Ele ainda não havia dobrado a esquina, mas já era possível ouvir seus passos ecoando pelo quarteirão.
(…)
Eu era incapaz de chegar a um lugar e dizer o que queria. Sempre envolvida pelas possibilidades de estar querendo — ou acreditando querer — a coisa errada. Sempre que eu ia a uma lanchonete com meu pai, eu precisava ver o cardápio inteiro, todas as vitrines de bolos, ponderando, desesperadamente, sobre as opções. Ele sempre se impacientava com isso. Em lanchonetes, ele caminhava decidido ao balcão e, sem perguntar o que serviam, sem ter em mãos o cardápio, pedia: Um misto quente e um café. Ele não se preocupava com as opções. E por que deveria? Eu é que tive opções demais na vida. Ele, não. Ele sabia o que queria. Adaptou-se ao fato de que qualquer birosca ofereceria misto quente e café. Ele teve uma só possibilidade.
— Tem que ser simples — ele dizia.
— Mas com o senhor vai saber se eles não têm algo muito melhor a oferecer que o misto quente?
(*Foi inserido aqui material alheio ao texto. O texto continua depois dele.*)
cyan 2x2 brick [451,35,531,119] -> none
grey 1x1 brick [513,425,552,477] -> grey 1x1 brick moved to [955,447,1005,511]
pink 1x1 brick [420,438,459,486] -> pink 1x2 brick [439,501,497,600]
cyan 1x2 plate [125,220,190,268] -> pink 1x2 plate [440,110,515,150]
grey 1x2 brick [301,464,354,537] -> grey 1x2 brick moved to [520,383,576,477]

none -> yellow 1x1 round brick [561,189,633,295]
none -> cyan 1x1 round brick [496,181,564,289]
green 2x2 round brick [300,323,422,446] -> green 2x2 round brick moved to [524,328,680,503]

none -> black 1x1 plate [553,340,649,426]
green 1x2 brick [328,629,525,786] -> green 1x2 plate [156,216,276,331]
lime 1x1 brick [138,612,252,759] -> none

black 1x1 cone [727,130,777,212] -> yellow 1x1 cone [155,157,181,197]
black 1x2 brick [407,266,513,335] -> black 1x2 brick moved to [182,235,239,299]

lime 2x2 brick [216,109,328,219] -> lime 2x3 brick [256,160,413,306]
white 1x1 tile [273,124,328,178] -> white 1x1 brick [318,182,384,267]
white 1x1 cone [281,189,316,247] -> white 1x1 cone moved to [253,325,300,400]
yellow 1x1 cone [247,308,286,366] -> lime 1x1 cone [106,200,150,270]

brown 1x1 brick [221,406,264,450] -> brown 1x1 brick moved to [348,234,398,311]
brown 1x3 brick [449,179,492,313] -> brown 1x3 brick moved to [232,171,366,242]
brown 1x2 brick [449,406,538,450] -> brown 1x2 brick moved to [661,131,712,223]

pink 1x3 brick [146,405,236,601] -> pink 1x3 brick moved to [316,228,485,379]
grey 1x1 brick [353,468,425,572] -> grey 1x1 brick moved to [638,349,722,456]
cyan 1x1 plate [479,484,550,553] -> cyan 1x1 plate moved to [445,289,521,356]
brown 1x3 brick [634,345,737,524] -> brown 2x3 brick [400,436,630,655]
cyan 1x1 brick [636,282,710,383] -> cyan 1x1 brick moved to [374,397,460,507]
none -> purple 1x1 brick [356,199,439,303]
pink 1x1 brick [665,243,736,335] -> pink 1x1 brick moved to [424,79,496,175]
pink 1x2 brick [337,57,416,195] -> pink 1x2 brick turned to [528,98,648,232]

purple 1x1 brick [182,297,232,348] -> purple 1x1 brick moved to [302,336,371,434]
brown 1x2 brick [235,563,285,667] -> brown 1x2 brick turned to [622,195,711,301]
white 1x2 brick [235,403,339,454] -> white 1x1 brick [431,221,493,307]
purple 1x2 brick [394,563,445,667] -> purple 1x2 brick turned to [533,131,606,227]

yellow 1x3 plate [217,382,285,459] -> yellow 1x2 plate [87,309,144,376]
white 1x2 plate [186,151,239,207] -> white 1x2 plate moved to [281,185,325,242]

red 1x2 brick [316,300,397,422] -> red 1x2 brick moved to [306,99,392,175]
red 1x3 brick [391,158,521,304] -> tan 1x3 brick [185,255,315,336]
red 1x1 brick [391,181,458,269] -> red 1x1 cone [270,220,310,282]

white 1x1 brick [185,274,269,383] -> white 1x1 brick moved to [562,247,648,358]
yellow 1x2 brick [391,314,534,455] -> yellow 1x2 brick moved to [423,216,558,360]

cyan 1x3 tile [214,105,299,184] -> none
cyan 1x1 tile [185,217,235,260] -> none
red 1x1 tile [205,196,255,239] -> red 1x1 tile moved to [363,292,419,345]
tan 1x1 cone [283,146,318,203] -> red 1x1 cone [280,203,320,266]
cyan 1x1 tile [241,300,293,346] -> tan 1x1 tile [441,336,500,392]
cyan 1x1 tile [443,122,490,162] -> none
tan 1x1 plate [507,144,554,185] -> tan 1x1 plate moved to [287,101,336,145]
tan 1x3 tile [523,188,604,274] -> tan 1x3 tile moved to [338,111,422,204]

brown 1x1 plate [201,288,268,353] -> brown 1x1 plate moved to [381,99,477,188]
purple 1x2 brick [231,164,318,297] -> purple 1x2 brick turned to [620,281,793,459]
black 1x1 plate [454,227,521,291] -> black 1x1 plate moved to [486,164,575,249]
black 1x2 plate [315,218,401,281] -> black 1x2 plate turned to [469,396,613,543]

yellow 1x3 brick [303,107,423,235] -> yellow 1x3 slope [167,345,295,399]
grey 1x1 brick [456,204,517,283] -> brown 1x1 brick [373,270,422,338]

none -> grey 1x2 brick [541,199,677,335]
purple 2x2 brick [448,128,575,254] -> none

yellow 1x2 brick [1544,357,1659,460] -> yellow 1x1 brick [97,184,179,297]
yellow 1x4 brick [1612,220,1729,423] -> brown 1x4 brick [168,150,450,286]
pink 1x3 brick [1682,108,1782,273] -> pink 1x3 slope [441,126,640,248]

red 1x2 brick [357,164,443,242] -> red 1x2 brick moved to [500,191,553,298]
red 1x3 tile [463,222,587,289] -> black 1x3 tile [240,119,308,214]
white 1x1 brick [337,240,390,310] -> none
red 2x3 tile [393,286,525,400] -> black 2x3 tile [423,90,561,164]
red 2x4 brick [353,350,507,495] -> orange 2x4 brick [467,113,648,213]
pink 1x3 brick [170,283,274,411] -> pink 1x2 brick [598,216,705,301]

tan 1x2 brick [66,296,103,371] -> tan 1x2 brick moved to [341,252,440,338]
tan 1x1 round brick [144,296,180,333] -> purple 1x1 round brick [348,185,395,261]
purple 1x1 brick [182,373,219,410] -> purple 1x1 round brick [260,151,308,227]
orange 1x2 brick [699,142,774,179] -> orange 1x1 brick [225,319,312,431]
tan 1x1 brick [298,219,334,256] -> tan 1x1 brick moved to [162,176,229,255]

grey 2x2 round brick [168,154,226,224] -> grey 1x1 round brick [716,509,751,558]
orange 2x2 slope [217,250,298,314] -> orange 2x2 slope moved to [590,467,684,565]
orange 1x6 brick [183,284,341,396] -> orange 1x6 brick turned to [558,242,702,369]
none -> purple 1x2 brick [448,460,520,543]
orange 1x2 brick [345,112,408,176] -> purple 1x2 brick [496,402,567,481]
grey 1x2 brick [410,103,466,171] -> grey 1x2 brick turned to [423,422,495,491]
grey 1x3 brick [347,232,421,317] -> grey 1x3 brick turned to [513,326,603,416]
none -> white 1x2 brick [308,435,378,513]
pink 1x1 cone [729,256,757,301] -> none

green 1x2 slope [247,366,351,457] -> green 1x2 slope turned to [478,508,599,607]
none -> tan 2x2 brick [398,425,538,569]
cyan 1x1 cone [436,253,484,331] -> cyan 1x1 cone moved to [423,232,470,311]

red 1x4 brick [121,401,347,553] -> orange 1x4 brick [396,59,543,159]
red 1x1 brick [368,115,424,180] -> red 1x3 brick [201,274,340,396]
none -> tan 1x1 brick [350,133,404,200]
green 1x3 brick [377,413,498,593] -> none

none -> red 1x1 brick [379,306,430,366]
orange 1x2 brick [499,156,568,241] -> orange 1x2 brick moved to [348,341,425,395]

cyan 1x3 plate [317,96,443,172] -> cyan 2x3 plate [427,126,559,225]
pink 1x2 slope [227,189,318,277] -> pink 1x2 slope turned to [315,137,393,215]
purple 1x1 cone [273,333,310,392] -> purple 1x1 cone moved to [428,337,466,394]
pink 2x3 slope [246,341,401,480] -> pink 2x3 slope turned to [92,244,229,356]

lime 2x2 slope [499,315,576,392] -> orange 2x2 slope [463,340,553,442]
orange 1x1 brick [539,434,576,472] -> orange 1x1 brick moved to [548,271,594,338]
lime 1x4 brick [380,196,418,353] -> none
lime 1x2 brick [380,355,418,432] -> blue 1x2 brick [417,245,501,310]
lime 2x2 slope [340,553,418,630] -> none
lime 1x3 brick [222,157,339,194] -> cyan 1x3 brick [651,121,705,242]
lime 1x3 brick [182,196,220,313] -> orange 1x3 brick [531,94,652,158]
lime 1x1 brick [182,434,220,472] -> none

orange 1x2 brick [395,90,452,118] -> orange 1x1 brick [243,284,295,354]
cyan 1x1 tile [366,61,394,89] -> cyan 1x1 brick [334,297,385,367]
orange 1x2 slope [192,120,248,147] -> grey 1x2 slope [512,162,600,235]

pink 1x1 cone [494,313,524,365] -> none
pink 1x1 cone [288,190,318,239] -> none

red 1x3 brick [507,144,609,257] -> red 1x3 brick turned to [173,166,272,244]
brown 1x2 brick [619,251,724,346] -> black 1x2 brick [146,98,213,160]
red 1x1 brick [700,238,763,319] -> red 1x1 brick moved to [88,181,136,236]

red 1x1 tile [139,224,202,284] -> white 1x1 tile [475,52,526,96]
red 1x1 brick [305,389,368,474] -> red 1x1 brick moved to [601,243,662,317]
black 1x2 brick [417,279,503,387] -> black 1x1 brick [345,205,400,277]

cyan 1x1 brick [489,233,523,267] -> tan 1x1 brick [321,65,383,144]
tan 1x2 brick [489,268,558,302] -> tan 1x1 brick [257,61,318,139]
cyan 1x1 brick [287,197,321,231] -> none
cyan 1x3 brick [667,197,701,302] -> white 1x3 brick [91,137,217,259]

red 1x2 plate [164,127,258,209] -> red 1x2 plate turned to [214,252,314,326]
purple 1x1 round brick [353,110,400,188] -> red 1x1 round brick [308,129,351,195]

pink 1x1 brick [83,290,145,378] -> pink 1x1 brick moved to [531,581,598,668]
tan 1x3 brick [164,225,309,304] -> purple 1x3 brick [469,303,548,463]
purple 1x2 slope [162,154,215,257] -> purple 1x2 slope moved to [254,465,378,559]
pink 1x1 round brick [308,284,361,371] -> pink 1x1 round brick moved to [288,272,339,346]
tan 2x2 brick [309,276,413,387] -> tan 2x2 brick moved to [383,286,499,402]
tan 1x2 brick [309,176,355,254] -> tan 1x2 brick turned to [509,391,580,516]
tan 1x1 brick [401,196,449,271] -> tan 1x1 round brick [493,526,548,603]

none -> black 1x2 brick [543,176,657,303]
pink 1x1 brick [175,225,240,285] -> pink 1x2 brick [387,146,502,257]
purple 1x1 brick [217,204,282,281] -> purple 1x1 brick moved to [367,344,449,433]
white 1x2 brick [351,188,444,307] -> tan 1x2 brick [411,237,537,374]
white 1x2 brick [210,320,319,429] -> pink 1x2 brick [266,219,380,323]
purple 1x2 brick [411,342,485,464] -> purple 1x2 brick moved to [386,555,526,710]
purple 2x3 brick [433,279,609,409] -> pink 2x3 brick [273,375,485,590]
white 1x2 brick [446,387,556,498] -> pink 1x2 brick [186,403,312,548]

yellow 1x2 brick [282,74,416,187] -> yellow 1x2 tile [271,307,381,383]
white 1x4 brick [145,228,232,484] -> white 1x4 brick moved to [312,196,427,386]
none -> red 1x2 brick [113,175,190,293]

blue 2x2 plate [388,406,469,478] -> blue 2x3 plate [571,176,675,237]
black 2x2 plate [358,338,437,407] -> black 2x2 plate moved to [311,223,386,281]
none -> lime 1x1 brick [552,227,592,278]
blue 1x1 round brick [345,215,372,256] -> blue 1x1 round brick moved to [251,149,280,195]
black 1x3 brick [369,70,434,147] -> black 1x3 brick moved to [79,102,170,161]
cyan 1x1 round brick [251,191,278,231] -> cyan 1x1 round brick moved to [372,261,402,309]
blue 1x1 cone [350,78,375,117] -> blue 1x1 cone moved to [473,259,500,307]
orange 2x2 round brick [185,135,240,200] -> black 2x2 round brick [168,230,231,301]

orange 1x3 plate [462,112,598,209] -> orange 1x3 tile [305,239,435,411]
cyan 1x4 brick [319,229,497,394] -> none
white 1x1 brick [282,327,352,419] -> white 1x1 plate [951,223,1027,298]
— Ora, por que eu deveria me preocupar? Misto quente está ótimo. A pessoa tem que ter decisão na vida. Tem que chegar já sabendo o que quer. — Ele parecia ter listas definidas: cerveja em bares, misto quente e café nas lanchonetes, churrasco de picanha em restaurantes. Fim de papo. Enquanto eu lia detalhadamente as descrições de cada prato, atravessando labirintos e vagando, eternamente, entre uma e outra opção, na névoa delas, rezando para topar, por acaso, com a coisa que eu queria sem saber.
Pessoas assim nunca vão crescer, de fato. Pensei, desanimada, sobre minha própria incompetência para uma vida adulta.